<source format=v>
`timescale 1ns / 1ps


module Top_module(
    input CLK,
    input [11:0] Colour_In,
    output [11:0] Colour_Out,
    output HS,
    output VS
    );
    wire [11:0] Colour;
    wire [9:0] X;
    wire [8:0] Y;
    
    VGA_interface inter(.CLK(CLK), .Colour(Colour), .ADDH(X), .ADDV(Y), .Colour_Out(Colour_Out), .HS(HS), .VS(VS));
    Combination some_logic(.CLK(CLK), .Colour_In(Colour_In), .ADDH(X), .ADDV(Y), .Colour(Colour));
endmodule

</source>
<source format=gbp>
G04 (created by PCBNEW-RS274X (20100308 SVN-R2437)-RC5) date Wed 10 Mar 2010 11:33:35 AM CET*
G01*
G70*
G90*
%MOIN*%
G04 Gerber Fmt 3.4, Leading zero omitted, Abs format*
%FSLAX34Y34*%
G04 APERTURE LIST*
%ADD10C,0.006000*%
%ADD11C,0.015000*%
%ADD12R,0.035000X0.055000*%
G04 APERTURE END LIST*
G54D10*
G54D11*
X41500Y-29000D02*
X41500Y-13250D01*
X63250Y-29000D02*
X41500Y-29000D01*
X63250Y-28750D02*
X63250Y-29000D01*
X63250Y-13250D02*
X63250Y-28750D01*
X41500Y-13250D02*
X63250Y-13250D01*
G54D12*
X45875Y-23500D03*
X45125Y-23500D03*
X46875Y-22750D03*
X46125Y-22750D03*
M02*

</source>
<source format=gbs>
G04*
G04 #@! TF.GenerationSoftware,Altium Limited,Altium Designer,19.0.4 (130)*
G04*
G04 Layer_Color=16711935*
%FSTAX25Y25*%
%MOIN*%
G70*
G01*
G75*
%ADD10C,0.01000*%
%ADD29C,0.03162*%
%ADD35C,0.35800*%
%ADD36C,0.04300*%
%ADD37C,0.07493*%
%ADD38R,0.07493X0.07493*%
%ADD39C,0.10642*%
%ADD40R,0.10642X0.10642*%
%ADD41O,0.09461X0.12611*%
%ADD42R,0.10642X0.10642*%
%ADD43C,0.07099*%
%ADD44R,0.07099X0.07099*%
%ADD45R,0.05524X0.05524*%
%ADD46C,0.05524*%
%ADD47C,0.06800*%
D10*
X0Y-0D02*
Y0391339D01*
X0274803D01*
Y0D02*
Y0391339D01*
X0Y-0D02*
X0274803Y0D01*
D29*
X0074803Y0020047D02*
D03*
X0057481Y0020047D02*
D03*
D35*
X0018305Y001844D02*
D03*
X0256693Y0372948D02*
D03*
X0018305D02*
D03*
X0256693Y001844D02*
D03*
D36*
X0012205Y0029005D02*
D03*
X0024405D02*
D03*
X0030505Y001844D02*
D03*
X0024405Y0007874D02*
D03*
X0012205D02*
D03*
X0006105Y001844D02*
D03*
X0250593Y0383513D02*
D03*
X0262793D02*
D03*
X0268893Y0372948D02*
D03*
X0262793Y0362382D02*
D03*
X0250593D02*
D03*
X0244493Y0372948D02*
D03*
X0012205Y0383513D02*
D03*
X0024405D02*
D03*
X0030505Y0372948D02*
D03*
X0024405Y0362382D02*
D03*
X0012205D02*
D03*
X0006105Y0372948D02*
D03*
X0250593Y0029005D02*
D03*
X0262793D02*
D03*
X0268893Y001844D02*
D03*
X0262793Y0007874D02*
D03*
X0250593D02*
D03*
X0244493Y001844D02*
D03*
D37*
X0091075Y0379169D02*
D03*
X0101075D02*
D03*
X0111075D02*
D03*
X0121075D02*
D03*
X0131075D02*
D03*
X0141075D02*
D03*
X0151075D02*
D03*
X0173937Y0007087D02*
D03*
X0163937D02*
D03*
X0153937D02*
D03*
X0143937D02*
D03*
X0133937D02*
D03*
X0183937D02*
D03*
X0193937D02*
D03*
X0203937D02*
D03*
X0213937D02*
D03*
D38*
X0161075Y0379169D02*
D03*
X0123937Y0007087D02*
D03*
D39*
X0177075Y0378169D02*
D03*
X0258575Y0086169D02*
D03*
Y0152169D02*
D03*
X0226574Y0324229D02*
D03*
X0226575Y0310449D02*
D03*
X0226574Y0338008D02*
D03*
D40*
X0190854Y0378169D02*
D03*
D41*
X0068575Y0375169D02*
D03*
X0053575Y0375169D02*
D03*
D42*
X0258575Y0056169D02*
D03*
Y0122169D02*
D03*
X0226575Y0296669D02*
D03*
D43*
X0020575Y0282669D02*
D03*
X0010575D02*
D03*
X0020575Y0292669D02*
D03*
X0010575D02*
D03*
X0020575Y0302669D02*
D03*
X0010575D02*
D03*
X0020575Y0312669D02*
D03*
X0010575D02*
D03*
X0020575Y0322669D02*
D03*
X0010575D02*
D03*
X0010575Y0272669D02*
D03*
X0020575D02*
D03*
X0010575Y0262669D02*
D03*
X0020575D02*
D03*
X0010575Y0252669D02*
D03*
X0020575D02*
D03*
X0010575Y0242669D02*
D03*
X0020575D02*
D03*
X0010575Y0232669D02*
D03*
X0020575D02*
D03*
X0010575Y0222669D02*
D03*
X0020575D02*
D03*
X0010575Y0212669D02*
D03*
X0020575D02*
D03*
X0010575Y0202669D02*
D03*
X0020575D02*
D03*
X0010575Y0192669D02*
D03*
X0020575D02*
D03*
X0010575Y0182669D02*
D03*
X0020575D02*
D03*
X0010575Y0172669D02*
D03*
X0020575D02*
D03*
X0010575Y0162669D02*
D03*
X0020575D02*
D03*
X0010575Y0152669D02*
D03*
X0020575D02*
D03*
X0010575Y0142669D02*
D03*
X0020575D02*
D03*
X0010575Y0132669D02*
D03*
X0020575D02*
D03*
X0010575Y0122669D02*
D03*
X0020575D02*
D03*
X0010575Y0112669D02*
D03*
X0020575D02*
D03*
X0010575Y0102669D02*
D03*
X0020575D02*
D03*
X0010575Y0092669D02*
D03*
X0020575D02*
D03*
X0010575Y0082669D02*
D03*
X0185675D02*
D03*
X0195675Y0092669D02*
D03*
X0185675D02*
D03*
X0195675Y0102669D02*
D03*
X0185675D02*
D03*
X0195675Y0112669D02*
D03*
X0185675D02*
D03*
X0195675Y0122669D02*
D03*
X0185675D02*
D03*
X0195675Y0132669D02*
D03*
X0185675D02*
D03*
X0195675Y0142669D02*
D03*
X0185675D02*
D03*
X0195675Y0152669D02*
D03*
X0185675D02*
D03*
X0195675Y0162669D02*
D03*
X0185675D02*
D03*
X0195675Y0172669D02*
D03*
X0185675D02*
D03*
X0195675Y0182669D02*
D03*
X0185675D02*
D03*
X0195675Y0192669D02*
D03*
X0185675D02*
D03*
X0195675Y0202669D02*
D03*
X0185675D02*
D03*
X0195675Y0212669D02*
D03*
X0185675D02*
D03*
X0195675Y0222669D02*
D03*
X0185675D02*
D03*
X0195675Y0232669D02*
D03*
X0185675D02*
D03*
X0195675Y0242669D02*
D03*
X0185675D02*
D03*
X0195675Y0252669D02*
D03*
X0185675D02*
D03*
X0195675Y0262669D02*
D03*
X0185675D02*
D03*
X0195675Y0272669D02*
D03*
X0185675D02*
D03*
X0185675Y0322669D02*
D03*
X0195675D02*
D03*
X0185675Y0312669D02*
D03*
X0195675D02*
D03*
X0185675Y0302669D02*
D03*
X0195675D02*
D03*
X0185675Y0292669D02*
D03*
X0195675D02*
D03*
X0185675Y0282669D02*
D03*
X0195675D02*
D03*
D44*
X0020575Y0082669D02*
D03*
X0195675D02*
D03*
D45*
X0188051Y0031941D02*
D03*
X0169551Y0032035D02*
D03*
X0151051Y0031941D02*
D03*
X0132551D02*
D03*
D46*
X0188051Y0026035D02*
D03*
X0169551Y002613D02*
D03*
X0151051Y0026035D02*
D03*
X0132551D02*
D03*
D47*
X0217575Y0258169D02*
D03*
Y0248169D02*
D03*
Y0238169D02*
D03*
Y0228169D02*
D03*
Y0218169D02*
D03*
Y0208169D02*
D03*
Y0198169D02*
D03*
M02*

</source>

..............................

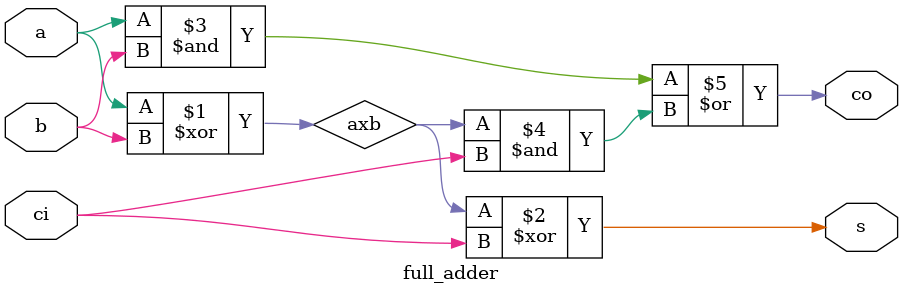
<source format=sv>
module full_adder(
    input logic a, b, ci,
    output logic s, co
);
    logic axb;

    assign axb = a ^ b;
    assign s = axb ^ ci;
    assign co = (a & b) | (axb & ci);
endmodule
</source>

..............................

*WORK ORDER:*
What number of lines in the data contain the word "assign"? Give the number and nothing else.

*SOLUTION TO THE PROBLEM:*
3